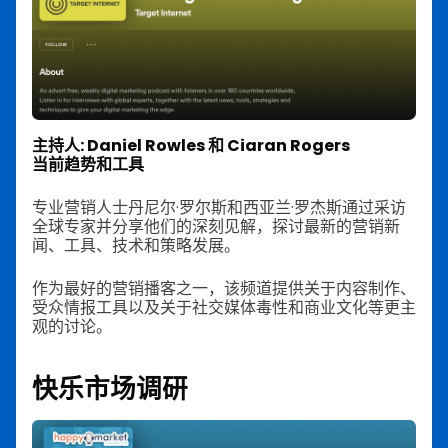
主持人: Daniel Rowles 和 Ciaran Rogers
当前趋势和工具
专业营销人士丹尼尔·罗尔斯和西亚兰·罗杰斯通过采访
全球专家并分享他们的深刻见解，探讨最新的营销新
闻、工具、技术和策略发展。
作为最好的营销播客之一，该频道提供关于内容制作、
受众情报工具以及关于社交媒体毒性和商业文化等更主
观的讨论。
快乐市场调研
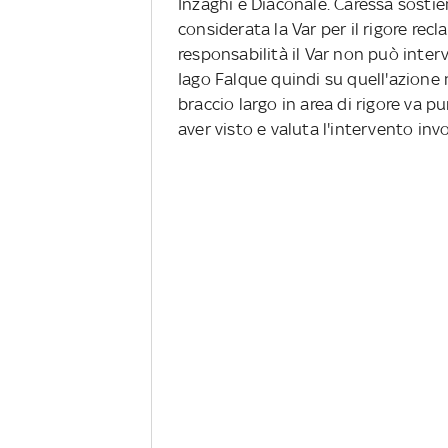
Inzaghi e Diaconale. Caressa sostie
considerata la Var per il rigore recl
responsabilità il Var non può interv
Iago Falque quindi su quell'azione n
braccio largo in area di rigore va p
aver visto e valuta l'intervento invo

###

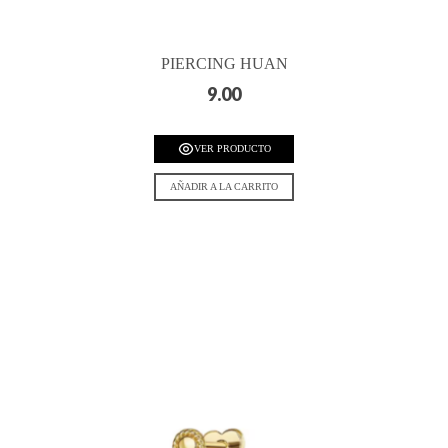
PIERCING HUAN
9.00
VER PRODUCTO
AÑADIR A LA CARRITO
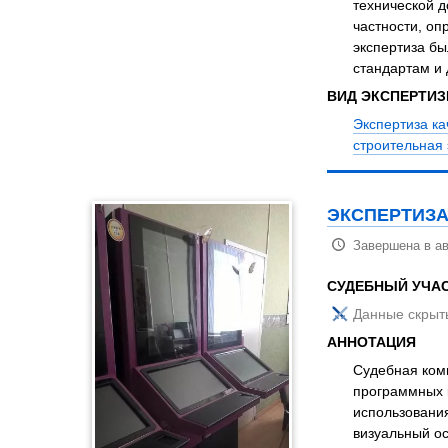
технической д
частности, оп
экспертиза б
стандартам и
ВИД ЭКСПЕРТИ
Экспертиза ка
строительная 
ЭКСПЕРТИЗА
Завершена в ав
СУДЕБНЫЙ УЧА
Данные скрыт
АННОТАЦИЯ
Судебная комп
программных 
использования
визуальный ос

###

-- Problem requirements --
Give as a JSON list of strings, one per line and skipping blank lines, the rows beginning at the line that contains "технической д" and ending after the line that contains "визуальный ос".

-- Response area --
[
  "технической д",
  "частности, оп",
  "экспертиза б",
  "стандартам и",
  "ВИД ЭКСПЕРТИ",
  "Экспертиза ка",
  "строительная ",
  "ЭКСПЕРТИЗА",
  "Завершена в ав",
  "СУДЕБНЫЙ УЧА",
  "Данные скрыт",
  "АННОТАЦИЯ",
  "Судебная комп",
  "программных ",
  "использования",
  "визуальный ос"
]